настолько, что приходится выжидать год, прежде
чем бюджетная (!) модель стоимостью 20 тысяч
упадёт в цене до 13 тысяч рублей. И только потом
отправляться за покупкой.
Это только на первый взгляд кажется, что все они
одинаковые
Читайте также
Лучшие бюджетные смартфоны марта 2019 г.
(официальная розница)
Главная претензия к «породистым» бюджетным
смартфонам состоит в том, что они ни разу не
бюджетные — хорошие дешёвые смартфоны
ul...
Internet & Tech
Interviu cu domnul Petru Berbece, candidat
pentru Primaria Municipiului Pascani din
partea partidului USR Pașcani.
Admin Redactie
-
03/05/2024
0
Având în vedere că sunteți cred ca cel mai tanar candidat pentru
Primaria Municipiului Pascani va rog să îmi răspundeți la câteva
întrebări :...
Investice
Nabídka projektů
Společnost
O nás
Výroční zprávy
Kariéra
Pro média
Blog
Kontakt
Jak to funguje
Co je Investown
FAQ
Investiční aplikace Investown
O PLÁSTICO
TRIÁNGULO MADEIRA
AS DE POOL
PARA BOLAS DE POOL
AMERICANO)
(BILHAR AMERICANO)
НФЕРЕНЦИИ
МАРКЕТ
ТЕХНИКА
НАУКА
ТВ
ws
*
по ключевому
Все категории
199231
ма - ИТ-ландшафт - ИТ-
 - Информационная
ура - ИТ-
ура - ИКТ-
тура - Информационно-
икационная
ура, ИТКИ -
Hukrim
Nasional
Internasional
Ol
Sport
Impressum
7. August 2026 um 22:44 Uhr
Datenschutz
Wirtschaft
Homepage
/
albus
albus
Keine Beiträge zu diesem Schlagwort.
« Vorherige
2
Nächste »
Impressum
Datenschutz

* * *

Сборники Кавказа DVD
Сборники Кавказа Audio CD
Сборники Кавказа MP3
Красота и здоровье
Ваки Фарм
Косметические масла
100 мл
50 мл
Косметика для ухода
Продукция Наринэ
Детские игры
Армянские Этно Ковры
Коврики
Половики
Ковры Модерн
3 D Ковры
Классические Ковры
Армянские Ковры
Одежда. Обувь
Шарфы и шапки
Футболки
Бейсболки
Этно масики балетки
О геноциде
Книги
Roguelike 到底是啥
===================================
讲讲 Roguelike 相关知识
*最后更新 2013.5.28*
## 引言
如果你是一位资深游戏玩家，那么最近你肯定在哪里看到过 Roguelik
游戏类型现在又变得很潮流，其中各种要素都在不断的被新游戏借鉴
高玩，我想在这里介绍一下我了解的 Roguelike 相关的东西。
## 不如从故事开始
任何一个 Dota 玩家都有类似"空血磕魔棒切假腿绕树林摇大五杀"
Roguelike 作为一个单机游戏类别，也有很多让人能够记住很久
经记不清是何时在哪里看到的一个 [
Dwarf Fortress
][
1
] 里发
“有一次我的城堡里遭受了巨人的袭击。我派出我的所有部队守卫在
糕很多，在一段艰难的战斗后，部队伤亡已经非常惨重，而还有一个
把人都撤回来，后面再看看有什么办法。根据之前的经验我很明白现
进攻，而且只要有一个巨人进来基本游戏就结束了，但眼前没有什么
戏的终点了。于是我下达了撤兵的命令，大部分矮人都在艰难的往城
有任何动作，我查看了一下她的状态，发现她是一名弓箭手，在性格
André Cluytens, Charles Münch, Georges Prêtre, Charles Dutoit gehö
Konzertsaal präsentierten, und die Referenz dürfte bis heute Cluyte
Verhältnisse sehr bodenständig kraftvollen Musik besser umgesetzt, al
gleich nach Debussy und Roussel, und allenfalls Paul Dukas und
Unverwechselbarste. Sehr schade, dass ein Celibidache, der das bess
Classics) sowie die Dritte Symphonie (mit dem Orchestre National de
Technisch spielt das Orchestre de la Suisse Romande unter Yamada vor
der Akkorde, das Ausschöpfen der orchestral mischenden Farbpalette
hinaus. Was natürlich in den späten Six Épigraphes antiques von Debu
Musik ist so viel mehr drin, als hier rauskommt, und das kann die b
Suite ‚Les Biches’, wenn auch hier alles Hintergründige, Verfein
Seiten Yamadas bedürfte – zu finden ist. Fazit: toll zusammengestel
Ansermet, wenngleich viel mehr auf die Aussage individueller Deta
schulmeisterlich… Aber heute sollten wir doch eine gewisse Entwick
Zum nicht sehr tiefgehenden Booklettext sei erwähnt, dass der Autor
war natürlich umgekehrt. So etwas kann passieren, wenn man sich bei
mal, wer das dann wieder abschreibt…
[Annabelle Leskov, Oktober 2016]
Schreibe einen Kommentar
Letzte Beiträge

--

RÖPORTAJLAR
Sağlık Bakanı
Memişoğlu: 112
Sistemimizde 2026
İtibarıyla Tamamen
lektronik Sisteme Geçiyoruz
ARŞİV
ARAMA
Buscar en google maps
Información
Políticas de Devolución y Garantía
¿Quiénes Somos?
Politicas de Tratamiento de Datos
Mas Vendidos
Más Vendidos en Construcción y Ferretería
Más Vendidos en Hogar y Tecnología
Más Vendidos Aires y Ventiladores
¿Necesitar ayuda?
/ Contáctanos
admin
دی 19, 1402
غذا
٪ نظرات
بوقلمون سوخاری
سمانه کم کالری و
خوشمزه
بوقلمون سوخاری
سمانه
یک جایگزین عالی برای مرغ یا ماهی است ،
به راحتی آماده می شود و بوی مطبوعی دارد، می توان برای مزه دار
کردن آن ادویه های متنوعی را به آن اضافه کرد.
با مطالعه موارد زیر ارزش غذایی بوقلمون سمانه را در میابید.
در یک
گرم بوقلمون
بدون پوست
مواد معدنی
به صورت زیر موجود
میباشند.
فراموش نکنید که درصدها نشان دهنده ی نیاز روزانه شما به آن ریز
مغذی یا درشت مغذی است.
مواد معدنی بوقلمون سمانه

**How to complete this task**
For the string "natürlich", show each line of the entries above where it occurs.

**Response**
hinaus. Was natürlich in den späten Six Épigraphes antiques von Debu
war natürlich umgekehrt. So etwas kann passieren, wenn man sich bei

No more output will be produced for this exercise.